We’ve got two Houstonarea state representatives — Briscoe Cain and Steve Toth, not particularly known for sophisticated reasoning on a good day — directly thwarting Gov. Greg Abbott by getting haircuts when salons are still ordered closed. No one was arrested during this courageous stand, er, swivel, for two precious American principles: civil liberty and vanity.
And, oh look, President Donald Trump is disbanding his COVID-19 task force, due to, as Vice President
Mike Pence put it, “tremendous progress” in fighting a virus that continues to claim lives with ravenous zeal.

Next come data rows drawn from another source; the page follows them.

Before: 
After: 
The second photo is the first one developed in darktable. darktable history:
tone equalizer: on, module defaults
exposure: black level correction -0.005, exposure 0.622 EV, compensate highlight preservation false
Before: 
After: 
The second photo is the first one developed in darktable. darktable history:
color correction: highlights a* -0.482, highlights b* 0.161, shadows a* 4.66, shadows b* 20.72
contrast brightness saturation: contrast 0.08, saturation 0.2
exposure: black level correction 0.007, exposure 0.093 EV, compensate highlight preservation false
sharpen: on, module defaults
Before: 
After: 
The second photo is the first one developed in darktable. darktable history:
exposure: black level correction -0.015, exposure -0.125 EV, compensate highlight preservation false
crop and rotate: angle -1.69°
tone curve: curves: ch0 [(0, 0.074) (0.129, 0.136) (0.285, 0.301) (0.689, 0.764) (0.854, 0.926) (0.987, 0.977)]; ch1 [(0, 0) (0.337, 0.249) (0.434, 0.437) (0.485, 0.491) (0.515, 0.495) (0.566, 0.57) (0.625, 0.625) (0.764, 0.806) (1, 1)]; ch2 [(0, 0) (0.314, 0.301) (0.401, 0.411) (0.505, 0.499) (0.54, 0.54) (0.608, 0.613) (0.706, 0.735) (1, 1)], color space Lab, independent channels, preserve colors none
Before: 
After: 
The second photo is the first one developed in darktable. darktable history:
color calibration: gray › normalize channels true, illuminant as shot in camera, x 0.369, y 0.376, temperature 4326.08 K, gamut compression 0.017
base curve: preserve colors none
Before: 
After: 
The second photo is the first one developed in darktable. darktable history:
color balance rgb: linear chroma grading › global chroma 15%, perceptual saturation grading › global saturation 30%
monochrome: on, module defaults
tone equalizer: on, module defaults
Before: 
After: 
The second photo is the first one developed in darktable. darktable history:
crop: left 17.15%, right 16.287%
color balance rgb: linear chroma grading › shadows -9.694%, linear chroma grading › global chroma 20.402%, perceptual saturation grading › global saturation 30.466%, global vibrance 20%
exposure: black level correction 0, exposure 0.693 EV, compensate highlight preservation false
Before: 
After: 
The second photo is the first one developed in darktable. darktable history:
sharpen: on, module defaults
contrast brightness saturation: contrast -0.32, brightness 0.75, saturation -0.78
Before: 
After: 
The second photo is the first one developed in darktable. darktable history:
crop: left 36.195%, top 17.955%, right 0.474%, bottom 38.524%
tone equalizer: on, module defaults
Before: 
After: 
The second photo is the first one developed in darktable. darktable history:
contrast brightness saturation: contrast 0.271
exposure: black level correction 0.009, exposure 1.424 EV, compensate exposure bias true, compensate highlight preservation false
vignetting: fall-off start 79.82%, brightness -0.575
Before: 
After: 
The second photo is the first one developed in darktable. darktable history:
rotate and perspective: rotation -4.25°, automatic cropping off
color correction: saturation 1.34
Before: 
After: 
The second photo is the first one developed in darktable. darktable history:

Then the president backtracked. The task force stays.
On the very same page of Wednesday’s paper, another headline announces that a popular model used — even by the White House — to forecast COVID-19 deaths has dramatically adjusted its outlook on Texas, raising projected deaths from 1,288 to 3,632 by the first week of August.
There’s Lake Creek High School Principal Phil Eaton emerging in a wheelchair after 51 days at Memorial Hermann in The Woodlands, 21 on a ventilator, thanking his team of doctors and nurses for saving his life from the clutches of COVID-19.
There’s this disturbing paragraph in a New York Times piece on the national outlook: “More than a month has passed since there was a day with fewer than 1,000 deaths from the virus. Almost every day, at least 25,000 new coronavirus cases are identified, meaning that the total in the United States — which has the highest number of known cases in the world with more than 1 million — is expanding by between 2 percent and 4 percent daily.”
Meanwhile, the Chronicle’s map of Texas counties, updated daily to reflect the virus’ stampede across the state, seems to be throbbing deeper red each day — giving the once-benign political mantra “keep Texas red” a morbid new meaning.
How are we supposed to process these competing realities?
The Trumps and Pences,
who tour hospitals — indeed, even a mask factory! — while refusing to wear a mask. And the Lina Hidalgos who never leave home without one.
The upscale Houston restaurant, Steak 48, already booked two weeks out, whose chief branding officer Oliver Badgio told the Chronicle that prioritizing comfort meant a conscious decision to forgo masks and gloves for service staff: “The governor’s order didn’t require it,” he said.
Compare that to the third-generation deli man, Ziggy Gruber of Kenny & Ziggy’s Delicatessen Restaurant & Bakery, who, out of concern for his customers and staff, decided his conscience wouldn’t let him reopen this early.
Gruber, in his op-ed, likened the situation to a Ray Bradbury novel.
That’s as fitting as surrealism and Dali’s melting clocks.
But this science nightmare isn’t fiction. And no matter how much we want to stop the clock on COVID-19 cases, on illnesses, on death, the reality keeps on ticking.